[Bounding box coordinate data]

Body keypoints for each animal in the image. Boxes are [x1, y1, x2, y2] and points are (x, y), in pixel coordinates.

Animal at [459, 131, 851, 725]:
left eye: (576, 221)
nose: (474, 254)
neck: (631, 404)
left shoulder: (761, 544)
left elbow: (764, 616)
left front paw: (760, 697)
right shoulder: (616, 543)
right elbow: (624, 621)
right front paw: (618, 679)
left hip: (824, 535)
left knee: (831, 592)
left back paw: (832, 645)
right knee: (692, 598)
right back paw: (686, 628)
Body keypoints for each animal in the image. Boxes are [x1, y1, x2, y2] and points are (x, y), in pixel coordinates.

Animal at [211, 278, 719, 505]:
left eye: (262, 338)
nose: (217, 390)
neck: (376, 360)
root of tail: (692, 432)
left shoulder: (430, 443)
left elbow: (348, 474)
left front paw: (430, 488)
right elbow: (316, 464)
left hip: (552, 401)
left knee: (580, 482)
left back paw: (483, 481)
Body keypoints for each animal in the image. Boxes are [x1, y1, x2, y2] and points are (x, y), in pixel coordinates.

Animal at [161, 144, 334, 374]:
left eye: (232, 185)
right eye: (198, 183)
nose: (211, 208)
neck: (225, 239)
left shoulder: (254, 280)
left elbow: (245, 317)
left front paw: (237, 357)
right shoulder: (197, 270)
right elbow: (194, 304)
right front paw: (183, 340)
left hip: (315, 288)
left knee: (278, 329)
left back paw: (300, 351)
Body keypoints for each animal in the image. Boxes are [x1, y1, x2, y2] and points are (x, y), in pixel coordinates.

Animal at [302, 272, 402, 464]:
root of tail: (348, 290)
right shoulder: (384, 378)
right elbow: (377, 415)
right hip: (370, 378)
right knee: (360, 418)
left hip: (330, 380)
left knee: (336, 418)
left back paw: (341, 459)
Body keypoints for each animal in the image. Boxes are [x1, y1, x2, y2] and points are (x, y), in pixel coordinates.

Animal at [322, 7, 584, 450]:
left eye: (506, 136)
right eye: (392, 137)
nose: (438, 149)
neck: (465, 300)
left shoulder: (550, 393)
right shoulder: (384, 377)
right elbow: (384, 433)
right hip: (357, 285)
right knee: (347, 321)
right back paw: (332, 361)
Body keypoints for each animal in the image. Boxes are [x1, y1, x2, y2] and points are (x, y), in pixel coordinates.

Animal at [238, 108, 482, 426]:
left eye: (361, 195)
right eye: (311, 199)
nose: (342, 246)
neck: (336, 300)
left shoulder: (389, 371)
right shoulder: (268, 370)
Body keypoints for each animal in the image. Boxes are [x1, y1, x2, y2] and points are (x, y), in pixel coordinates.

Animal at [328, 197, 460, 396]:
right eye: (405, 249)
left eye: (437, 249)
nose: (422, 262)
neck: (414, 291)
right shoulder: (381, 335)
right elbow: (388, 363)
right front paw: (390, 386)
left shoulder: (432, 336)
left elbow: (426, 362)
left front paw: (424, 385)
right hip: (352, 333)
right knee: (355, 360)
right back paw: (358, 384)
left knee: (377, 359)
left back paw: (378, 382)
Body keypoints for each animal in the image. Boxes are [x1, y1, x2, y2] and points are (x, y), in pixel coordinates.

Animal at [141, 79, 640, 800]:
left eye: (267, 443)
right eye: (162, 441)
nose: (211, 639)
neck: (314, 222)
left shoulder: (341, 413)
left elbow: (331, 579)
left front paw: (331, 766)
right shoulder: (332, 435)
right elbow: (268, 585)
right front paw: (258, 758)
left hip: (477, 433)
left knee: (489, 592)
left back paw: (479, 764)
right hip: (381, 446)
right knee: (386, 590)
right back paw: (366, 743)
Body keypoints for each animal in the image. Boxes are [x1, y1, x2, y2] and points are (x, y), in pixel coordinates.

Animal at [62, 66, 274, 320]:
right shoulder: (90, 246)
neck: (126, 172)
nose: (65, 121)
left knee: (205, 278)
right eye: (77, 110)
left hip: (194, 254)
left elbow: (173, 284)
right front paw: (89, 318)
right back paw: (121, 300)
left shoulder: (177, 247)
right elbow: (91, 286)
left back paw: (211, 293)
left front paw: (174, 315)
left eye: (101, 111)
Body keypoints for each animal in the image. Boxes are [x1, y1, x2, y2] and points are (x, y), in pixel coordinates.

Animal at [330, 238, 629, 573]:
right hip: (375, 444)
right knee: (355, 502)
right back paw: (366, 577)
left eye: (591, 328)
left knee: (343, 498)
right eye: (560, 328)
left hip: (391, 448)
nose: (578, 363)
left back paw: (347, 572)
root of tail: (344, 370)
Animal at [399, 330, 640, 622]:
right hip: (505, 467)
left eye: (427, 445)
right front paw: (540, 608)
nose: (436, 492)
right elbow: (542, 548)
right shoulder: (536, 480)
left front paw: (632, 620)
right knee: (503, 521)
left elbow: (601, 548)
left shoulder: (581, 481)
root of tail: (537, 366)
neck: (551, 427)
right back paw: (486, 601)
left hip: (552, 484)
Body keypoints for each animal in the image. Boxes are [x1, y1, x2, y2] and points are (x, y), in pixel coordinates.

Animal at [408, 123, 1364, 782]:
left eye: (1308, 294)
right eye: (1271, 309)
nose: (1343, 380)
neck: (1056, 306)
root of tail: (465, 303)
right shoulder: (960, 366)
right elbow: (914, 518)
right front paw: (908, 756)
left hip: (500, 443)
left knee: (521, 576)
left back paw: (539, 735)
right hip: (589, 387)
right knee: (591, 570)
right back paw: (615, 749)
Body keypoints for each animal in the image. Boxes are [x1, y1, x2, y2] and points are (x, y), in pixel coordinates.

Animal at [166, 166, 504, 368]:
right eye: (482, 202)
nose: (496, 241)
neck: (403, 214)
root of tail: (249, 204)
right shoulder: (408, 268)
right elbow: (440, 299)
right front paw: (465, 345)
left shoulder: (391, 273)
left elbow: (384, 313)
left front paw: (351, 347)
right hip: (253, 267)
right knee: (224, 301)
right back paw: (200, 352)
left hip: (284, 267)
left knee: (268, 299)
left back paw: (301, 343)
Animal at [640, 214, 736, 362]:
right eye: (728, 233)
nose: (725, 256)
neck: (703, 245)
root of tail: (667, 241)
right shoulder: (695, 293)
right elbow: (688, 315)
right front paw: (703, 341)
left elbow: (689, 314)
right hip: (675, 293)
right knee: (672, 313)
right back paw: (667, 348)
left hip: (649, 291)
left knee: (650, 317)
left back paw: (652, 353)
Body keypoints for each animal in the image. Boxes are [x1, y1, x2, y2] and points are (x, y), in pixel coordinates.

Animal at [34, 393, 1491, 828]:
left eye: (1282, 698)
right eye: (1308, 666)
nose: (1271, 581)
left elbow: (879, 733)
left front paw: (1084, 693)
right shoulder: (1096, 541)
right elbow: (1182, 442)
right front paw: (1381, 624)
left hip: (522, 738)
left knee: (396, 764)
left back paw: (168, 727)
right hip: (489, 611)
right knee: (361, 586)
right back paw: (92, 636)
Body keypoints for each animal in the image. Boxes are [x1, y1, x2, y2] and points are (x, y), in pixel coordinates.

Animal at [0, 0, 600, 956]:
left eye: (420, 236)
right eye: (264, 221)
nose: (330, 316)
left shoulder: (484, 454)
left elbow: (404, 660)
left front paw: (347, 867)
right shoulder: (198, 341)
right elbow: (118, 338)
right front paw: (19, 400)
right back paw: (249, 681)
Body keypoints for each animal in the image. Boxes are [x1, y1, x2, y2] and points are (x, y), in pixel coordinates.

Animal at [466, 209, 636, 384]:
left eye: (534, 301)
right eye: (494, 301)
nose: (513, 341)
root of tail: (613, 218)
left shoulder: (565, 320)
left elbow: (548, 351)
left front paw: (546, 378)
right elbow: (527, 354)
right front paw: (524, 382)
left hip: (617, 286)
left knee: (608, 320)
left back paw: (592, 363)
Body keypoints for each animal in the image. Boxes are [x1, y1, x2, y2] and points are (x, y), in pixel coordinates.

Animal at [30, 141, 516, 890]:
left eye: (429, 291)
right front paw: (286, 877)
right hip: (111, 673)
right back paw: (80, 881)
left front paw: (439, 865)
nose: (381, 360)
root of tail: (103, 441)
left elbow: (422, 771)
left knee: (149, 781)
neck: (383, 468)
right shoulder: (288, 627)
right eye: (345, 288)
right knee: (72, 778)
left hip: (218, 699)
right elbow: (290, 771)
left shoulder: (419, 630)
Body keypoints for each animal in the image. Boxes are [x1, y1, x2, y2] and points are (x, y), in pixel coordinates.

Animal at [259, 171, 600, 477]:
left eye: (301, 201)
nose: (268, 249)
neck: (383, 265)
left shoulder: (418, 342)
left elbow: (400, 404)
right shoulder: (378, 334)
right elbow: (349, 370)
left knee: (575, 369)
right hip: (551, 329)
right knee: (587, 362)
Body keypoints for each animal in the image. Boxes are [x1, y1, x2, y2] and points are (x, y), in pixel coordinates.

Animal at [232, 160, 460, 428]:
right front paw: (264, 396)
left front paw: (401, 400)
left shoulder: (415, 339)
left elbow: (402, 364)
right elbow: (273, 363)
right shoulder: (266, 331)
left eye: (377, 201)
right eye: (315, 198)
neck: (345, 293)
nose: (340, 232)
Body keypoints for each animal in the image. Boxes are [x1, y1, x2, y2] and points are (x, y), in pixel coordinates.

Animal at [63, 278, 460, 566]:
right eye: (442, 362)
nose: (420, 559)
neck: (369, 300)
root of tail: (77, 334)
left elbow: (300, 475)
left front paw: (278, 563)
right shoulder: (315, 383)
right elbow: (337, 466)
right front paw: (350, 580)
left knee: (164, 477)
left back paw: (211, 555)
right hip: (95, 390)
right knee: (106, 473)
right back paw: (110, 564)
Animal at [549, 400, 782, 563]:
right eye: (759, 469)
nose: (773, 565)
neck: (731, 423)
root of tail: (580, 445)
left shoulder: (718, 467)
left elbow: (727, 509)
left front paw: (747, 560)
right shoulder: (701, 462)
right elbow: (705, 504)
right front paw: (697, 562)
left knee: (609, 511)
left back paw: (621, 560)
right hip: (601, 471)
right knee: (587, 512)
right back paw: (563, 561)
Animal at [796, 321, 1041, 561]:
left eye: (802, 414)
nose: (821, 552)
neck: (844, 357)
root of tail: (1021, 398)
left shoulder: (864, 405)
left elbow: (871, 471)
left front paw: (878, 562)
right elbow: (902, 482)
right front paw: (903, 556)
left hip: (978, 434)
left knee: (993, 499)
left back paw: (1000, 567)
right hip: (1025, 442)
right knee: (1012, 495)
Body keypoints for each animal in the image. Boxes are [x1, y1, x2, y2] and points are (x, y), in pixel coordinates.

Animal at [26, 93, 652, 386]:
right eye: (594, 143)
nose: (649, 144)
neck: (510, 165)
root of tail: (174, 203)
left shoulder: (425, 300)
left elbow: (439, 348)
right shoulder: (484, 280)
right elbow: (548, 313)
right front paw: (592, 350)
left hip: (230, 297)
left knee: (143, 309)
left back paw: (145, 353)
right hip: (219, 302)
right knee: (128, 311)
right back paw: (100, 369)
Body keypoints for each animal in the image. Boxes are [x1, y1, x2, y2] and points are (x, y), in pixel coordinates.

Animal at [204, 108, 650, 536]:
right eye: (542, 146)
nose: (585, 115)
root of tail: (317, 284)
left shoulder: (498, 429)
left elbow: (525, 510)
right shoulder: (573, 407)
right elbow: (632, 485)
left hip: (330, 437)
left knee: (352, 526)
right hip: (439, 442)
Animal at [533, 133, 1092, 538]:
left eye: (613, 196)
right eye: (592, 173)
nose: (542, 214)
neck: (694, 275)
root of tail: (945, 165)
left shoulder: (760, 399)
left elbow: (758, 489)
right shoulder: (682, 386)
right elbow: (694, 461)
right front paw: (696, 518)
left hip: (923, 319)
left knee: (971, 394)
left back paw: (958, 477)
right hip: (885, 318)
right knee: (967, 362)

## DESCRIPTION OF THE TASK
Copy, please, every line from the start of the entries down to the line that holds "right knee: (360, 418)", with both of those lines included and no others.

## RESPONSE TO THE TASK
Body keypoints for each animal in the image. Boxes are [x1, y1, x2, y2] and points are (x, y), in pixel coordinates.

Animal at [459, 131, 851, 725]:
left eye: (576, 221)
nose: (474, 254)
neck: (631, 404)
left shoulder: (761, 544)
left elbow: (764, 616)
left front paw: (760, 697)
right shoulder: (616, 543)
right elbow: (624, 621)
right front paw: (618, 679)
left hip: (824, 535)
left knee: (831, 592)
left back paw: (832, 645)
right knee: (692, 598)
right back paw: (686, 628)
Body keypoints for each animal in the image. Boxes are [x1, y1, x2, y2] and points are (x, y), in pixel coordinates.

Animal at [211, 278, 719, 505]:
left eye: (262, 338)
nose: (217, 390)
neck: (376, 360)
root of tail: (692, 432)
left shoulder: (430, 443)
left elbow: (348, 474)
left front paw: (430, 488)
right elbow: (316, 464)
left hip: (552, 401)
left knee: (580, 482)
left back paw: (483, 481)
Body keypoints for each animal in the image. Boxes are [x1, y1, x2, y2] and points are (x, y), in pixel coordinates.

Animal at [161, 144, 334, 374]:
left eye: (232, 185)
right eye: (198, 183)
nose: (211, 208)
neck: (225, 239)
left shoulder: (254, 280)
left elbow: (245, 317)
left front paw: (237, 357)
right shoulder: (197, 270)
right elbow: (194, 304)
right front paw: (183, 340)
left hip: (315, 288)
left knee: (278, 329)
left back paw: (300, 351)
Body keypoints for each animal in the image. Boxes are [x1, y1, x2, y2] and points are (x, y), in pixel coordinates.

Animal at [302, 272, 402, 464]:
root of tail: (348, 290)
right shoulder: (384, 378)
right elbow: (377, 415)
right hip: (370, 378)
right knee: (360, 418)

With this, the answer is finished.